The cars were driven constantly at 136mph, with pit stops reducing the average speed to 130mph. This equated to each car covering around 3000 miles a day for twenty days.
To conclude the ‘Long Run’ post I had a look at the repairs carried out on the cars to see how they had stood up to the gruelling test, often carried out in heavy rain and strong winds. Despite these difficult conditions the average speed never dropped. This was put down to the excellent all round abilities of the Pirelli P600 tyres and obviously the skill and confidence of the test drivers.
So what went wrong with the cars during the test? Nothing much actually, the one thing Saab hadn’t given too much thought to was the steeply curved bank of the track. After a day, it was found that the engine was being starved of fuel when the level in the tank became low just before each fuel stop. It was found that sufficient allowance had not been made for the shifting of the fuel to the lower side of the tank, resulting in the fuel pump drawing in air, which in turn caused one exhaust valve in each car to burn out after 15 days. The quickest remedy was to replace the complete head with the spare head carried in the car, and just in case any damage had been done to the turbochargers, these were replaced at the same time. However when checked at the end of the test the turbo chargers were found to be in near perfect condition, proving just how long these units would last in normal service (always one of the questions any potential owner was bound to ask) therefore making head replacement the only major repair to the cars.

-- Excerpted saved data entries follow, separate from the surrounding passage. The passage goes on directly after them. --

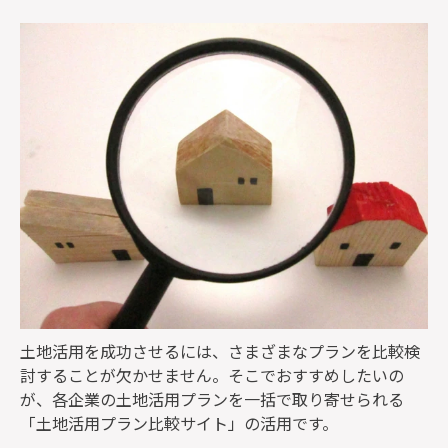
監修者一覧
土地活用を成功させるには、さまざまなプランを比較検
討することが欠かせません。そこでおすすめしたいの
が、各企業の土地活用プランを一括で取り寄せられる
「土地活用プラン比較サイト」の活用です。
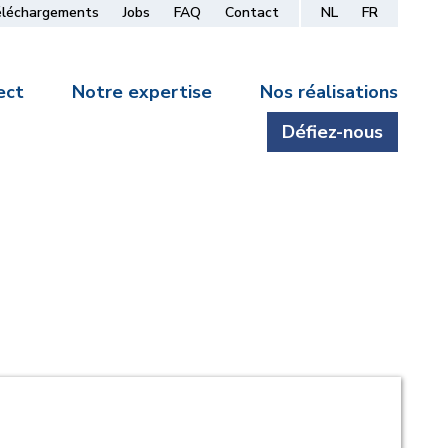
éléchargements
Jobs
FAQ
Contact
NL
FR
ect
Notre expertise
Nos réalisations
Défiez-nous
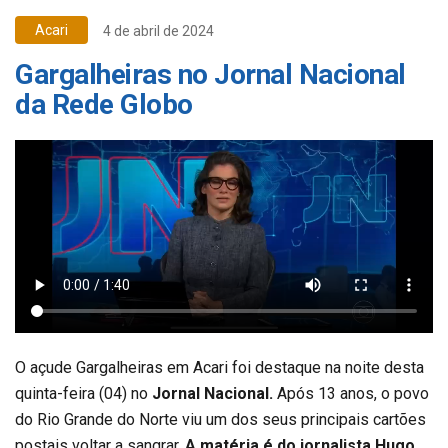
Acari
4 de abril de 2024
Gargalheiras no Jornal Nacional
da Rede Globo
O açude Gargalheiras em Acari foi destaque na noite desta
quinta-feira (04) no
Jornal Nacional.
Após 13 anos, o povo
do Rio Grande do Norte viu um dos seus principais cartões
postais voltar a sangrar.
A matéria é do jornalista Hugo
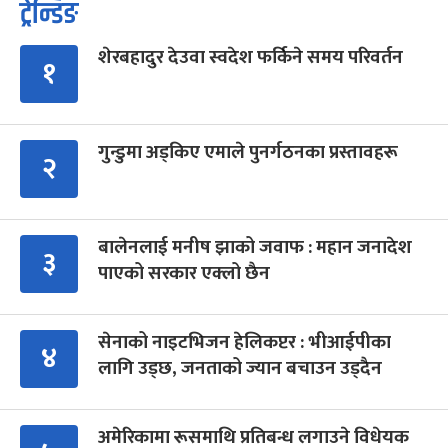
ट्रेन्डिङ
शेरबहादुर देउवा स्वदेश फर्किने समय परिवर्तन
१
गुन्डुमा अड्किए एमाले पुनर्गठनका प्रस्तावहरू
२
बालेनलाई मनीष झाको जवाफ : महान जनादेश
३
पाएको सरकार एक्लो छैन
सेनाको नाइटभिजन हेलिकप्टर : भीआईपीका
४
लागि उड्छ, जनताको ज्यान बचाउन उड्दैन
अमेरिकामा रूसमाथि प्रतिबन्ध लगाउने विधेयक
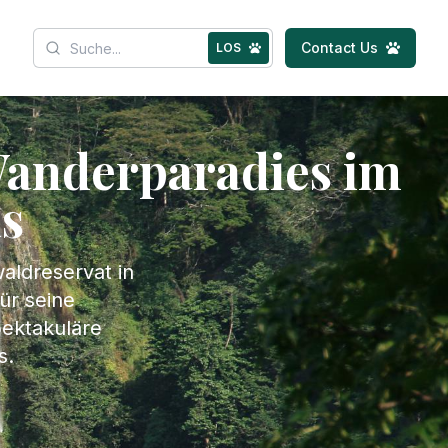
Contact Us
LOS
Wanderparadies im
s
aldreservat in
ür seine
pektakuläre
s.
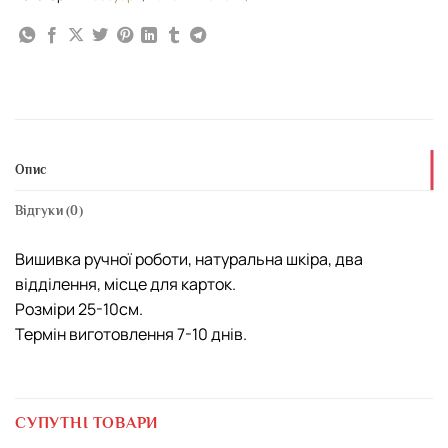
Опис
Відгуки (0)
Вишивка ручної роботи, натуральна шкіра, два
відділення, місце для карток.
Розміри 25-10см.
Термін виготовлення 7-10 днів.
СУПУТНІ ТОВАРИ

The entire test was carried out under strict supervision. Laps were continually counted and timed, and all work carried out in the pit lane was closely scrutinised.
With the ‘Long Run’ completed the cars were completely stripped down, and the various components inspected and measured for wear.
The engines were taken back to the engine laboratory in Trollhattan, where all three engines were subsequently found to be in excellent condition, although Shell did find a small degree of impurities in the drained engine oil.
The gearboxes had also performed perfectly during the test. The oil never changed as the units according to Saab were ‘lubricated for life.’
No chassis components such as springs, shock absorbers, or wheel bearings needed to be replaced.
The brakes of course were little used, apart from high speed stops entering the pit lane, with each car coming in 500 times during the test. Remarkably only two of the cars needed the pads changing once, with the third car still on original pads at the end of the test.
I think the most interesting thing about the test, other than showing just how good these cars were, is the damage done to the windscreens and headlamp glass. The dust kicked up from the track made by the three cars constantly driving round for hour after hour, day after day had ‘sandblasted’ the glass, making it very difficult to see through the windscreen, especially at sunset and in the mornings.
So there you have it, no need to be surprised anymore as to why your car ‘just goes on and on.’ Saab knew all along just how good their cars were.
No wonder the Saab 900 was an expensive car. In life you pay for what you get, quality never comes cheap. Once you have seen this remarkable video, you will feel very different the next time you take the wheel of your ‘hand built’ car.
You will have a renewed sense of pride in a car that was not not rushed down the production line and into the showroom. You will have a car that each worker in the team took great care to produce, and did it to the best of their ability.
The name Saab stood for quality and durability, and the fact so many of these wonderful cars are still on the road today is a great tribute to the people that built them.